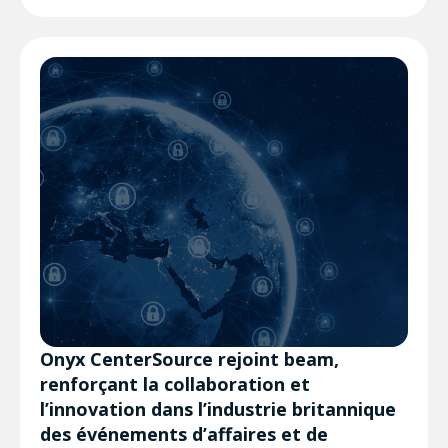
Onyx CenterSource rejoint beam,
renforçant la collaboration et
l’innovation dans l’industrie britannique
des événements d’affaires et de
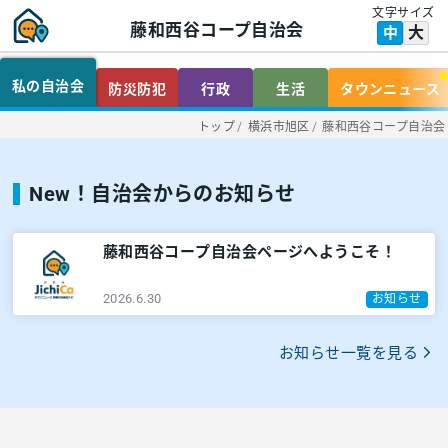
文字サイズ
藤和西谷コープ自治会
大
中
私の自治会
防災防犯
行政
生活
タウンニュース
トップ
/
横浜市旭区
/
藤和西谷コープ自治会
New！自治会からのお知らせ
藤和西谷コープ自治会ページへようこそ！
2026.6.30
お知らせ
お知らせ一覧を見る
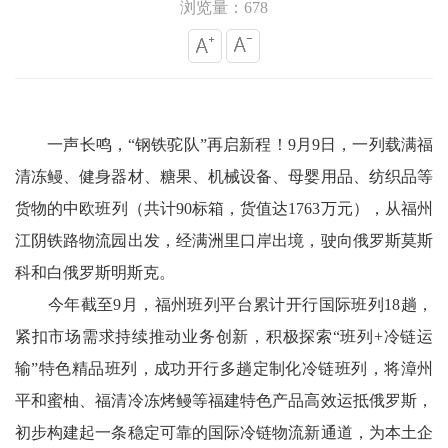
浏览量：678
一声长鸣，“钢铁驼队”再启新程！9月9日，一列载满福
清冻鳗、健身器材、糖果、机械设备、母婴用品、纺织品等
货物的中欧班列（共计90标箱，货值达1763万元），从福州
江阴铁路物流园出发，经满洲里口岸出境，驶向俄罗斯莫斯
科和白俄罗斯明斯克。
今年截至9月，福州班列平台累计开行国际班列18趟，
紧扣市场需求持续推动业务创新，积极探索“班列+冷链运
输”特色精品班列，成功开行多趟定制化冷链班列，将漳州
平和蜜柚、福清冷冻烤鳗等福建特色产品高效运抵俄罗斯，
初步构建起一条稳定可靠的国际冷链物流新通道，为本土企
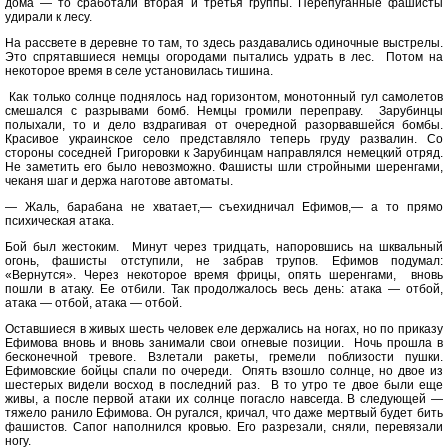
дома — то сработали вторая и третья группы. Перепуганные фашисты
удирали к лесу.
На рассвете в деревне то там, то здесь раздавались одиночные выстрелы.
Это спрятавшиеся немцы огородами пытались удрать в лес. Потом на
некоторое время в селе установилась тишина.
Как только солнце поднялось над горизонтом, монотонный гул самолетов
смешался с разрывами бомб. Немцы громили переправу. Зарубинцы
полыхали, то и дело вздрагивая от очередной разорвавшейся бомбы.
Красивое украинское село представляло теперь груду развалин. Со
стороны соседней Григоровки к Зарубинцам направлялся немецкий отряд.
Не заметить его было невозможно. Фашисты шли стройными шеренгами,
чеканя шаг и держа наготове автоматы.
— Жаль, барабана не хватает,— съехидничал Ефимов,— а то прямо
психическая атака.
Бой был жестоким. Минут через тридцать, напоровшись на шквальный
огонь, фашисты отступили, не забрав трупов. Ефимов подумал:
«Вернутся». Через некоторое время фрицы, опять шеренгами, вновь
пошли в атаку. Ее отбили. Так продолжалось весь день: атака — отбой,
атака — отбой, атака — отбой.
Оставшиеся в живых шесть человек еле держались на ногах, но по приказу
Ефимова вновь и вновь занимали свои огневые позиции. Ночь прошла в
бесконечной тревоге. Взлетали ракеты, гремели поблизости пушки.
Ефимовские бойцы спали по очереди. Опять взошло солнце, но двое из
шестерых видели восход в последний раз. В то утро те двое были еще
живы, а после первой атаки их солнце погасло навсегда. В следующей —
тяжело ранило Ефимова. Он ругался, кричал, что даже мертвый будет бить
фашистов. Сапог наполнился кровью. Его разрезали, сняли, перевязали
ногу.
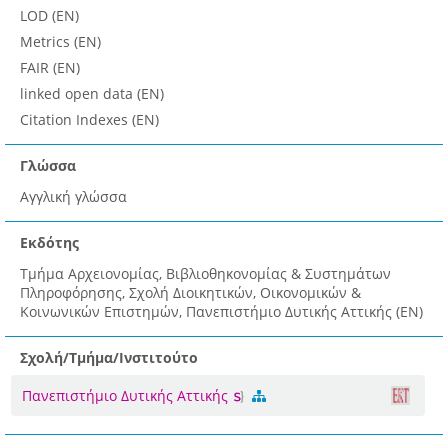
LOD (EN)
Metrics (EN)
FAIR (EN)
linked open data (EN)
Citation Indexes (EN)
Γλώσσα
Αγγλική γλώσσα
Εκδότης
Τμήμα Αρχειονομίας, Βιβλιοθηκονομίας & Συστημάτων
Πληροφόρησης, Σχολή Διοικητικών, Οικονομικών &
Κοινωνικών Επιστημών, Πανεπιστήμιο Δυτικής Αττικής (EN)
Σχολή/Τμήμα/Ινστιτούτο
Πανεπιστήμιο Δυτικής Αττικής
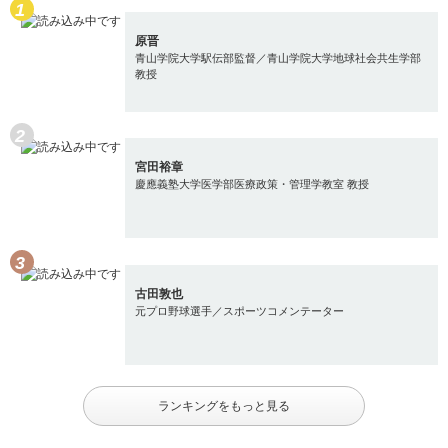
原晋
青山学院大学駅伝部監督／青山学院大学地球社会共生学部
教授
宮田裕章
慶應義塾大学医学部医療政策・管理学教室 教授
古田敦也
元プロ野球選手／スポーツコメンテーター
ランキングをもっと見る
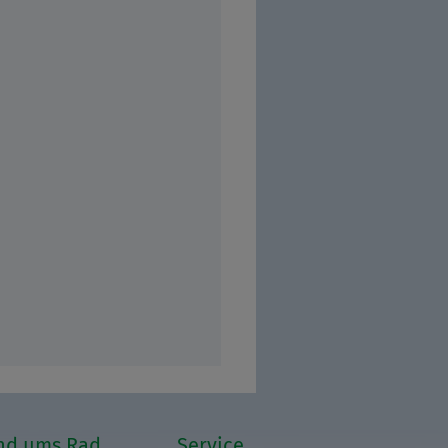
nd ums Rad
Service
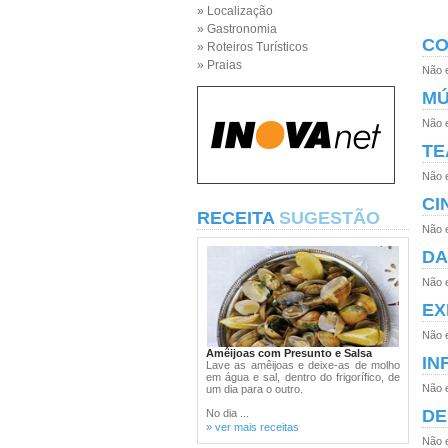
» Localização
» Gastronomia
CO
» Roteiros Turísticos
» Praias
Não 
MÚ
Não 
TE
Não 
CI
RECEITA
SUGESTÃO
Não 
DA
Não 
EX
Não 
Amêijoas com Presunto e Salsa
IN
Lave as amêijoas e deixe-as de molho
em água e sal, dentro do frigorífico, de
Não 
um dia para o outro.
DE
No dia ...
» ver mais receitas
Não 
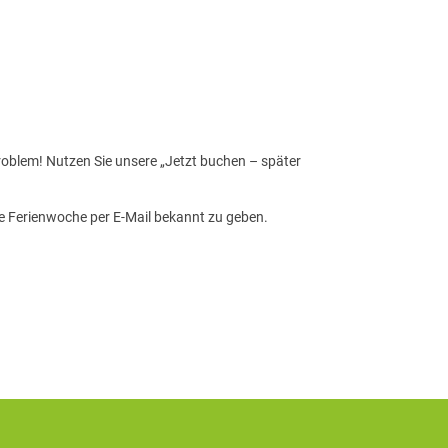
roblem! Nutzen Sie unsere „Jetzt buchen – später
te Ferienwoche per E-Mail bekannt zu geben.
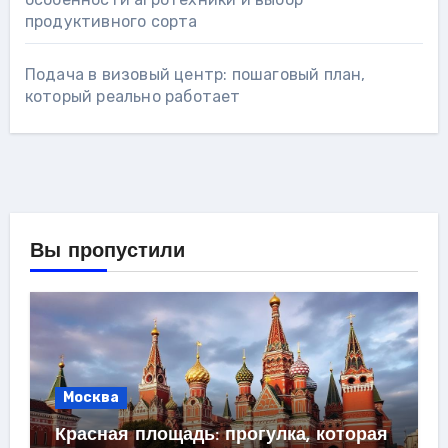
продуктивного сорта
Подача в визовый центр: пошаговый план,
который реально работает
Вы пропустили
Москва
Красная площадь: прогулка, которая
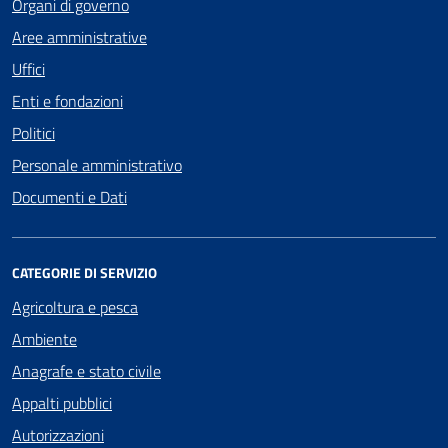
Organi di governo
Aree amministrative
Uffici
Enti e fondazioni
Politici
Personale amministrativo
Documenti e Dati
CATEGORIE DI SERVIZIO
Agricoltura e pesca
Ambiente
Anagrafe e stato civile
Appalti pubblici
Autorizzazioni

+ + + +

What you are asked to do:
Reproduce the listing in full and exactly, excluding any pictures it holds.

Answer to this exercise:
Onyx CenterSource rejoint beam,
renforçant la collaboration et
l’innovation dans l’industrie britannique
des événements d’affaires et de
文字サイズ
藤和西谷コープ自治会
大
中
私の自治会
防災防犯
行政
生活
タウンニュース
トップ
/
横浜市旭区
/
藤和西谷コープ自治会
New！自治会からのお知らせ
藤和西谷コープ自治会ページへようこそ！
2026.6.30
お知らせ
お知らせ一覧を見る
浏览量：678
一声长鸣，“钢铁驼队”再启新程！9月9日，一列载满福
清冻鳗、健身器材、糖果、机械设备、母婴用品、纺织品等
货物的中欧班列（共计90标箱，货值达1763万元），从福州
江阴铁路物流园出发，经满洲里口岸出境，驶向俄罗斯莫斯
科和白俄罗斯明斯克。
今年截至9月，福州班列平台累计开行国际班列18趟，
紧扣市场需求持续推动业务创新，积极探索“班列+冷链运
输”特色精品班列，成功开行多趟定制化冷链班列，将漳州
平和蜜柚、福清冷冻烤鳗等福建特色产品高效运抵俄罗斯，
初步构建起一条稳定可靠的国际冷链物流新通道，为本土企
дома — то сработали вторая и третья группы. Перепуганные фашисты
удирали к лесу.
На рассвете в деревне то там, то здесь раздавались одиночные выстрелы.
Это спрятавшиеся немцы огородами пытались удрать в лес. Потом на
некоторое время в селе установилась тишина.
Как только солнце поднялось над горизонтом, монотонный гул самолетов
смешался с разрывами бомб. Немцы громили переправу. Зарубинцы
полыхали, то и дело вздрагивая от очередной разорвавшейся бомбы.
Красивое украинское село представляло теперь груду развалин. Со
стороны соседней Григоровки к Зарубинцам направлялся немецкий отряд.
Не заметить его было невозможно. Фашисты шли стройными шеренгами,
чеканя шаг и держа наготове автоматы.
— Жаль, барабана не хватает,— съехидничал Ефимов,— а то прямо
психическая атака.
Бой был жестоким. Минут через тридцать, напоровшись на шквальный
огонь, фашисты отступили, не забрав трупов. Ефимов подумал:
«Вернутся». Через некоторое время фрицы, опять шеренгами, вновь
пошли в атаку. Ее отбили. Так продолжалось весь день: атака — отбой,
атака — отбой, атака — отбой.
Оставшиеся в живых шесть человек еле держались на ногах, но по приказу
Ефимова вновь и вновь занимали свои огневые позиции. Ночь прошла в
бесконечной тревоге. Взлетали ракеты, гремели поблизости пушки.
Ефимовские бойцы спали по очереди. Опять взошло солнце, но двое из
шестерых видели восход в последний раз. В то утро те двое были еще
живы, а после первой атаки их солнце погасло навсегда. В следующей —
тяжело ранило Ефимова. Он ругался, кричал, что даже мертвый будет бить
фашистов. Сапог наполнился кровью. Его разрезали, сняли, перевязали
ногу.
LOD (EN)
Metrics (EN)
FAIR (EN)
linked open data (EN)
Citation Indexes (EN)
Γλώσσα
Αγγλική γλώσσα
Εκδότης
Τμήμα Αρχειονομίας, Βιβλιοθηκονομίας & Συστημάτων
Πληροφόρησης, Σχολή Διοικητικών, Οικονομικών &
Κοινωνικών Επιστημών, Πανεπιστήμιο Δυτικής Αττικής (EN)
Σχολή/Τμήμα/Ινστιτούτο
Πανεπιστήμιο Δυτικής Αττικής
原晋
青山学院大学駅伝部監督／青山学院大学地球社会共生学部
教授
宮田裕章
慶應義塾大学医学部医療政策・管理学教室 教授
古田敦也
元プロ野球選手／スポーツコメンテーター
ランキングをもっと見る
nd ums Rad
Service
» Localização
» Gastronomia
CO
» Roteiros Turísticos
» Praias
Não 
MÚ
Não 
TE
Não 
CI
RECEITA
SUGESTÃO
Não 
DA
Não 
EX
Não 
Amêijoas com Presunto e Salsa
IN
Lave as amêijoas e deixe-as de molho
em água e sal, dentro do frigorífico, de
Não 
um dia para o outro.
DE
No dia ...
» ver mais receitas
Não 
roblem! Nutzen Sie unsere „Jetzt buchen – später
te Ferienwoche per E-Mail bekannt zu geben.
продуктивного сорта
Подача в визовый центр: пошаговый план,
который реально работает
Вы пропустили
Москва
Красная площадь: прогулка, которая
Organi di governo
Aree amministrative
Uffici
Enti e fondazioni
Politici
Personale amministrativo
Documenti e Dati
CATEGORIE DI SERVIZIO
Agricoltura e pesca
Ambiente
Anagrafe e stato civile
Appalti pubblici
Autorizzazioni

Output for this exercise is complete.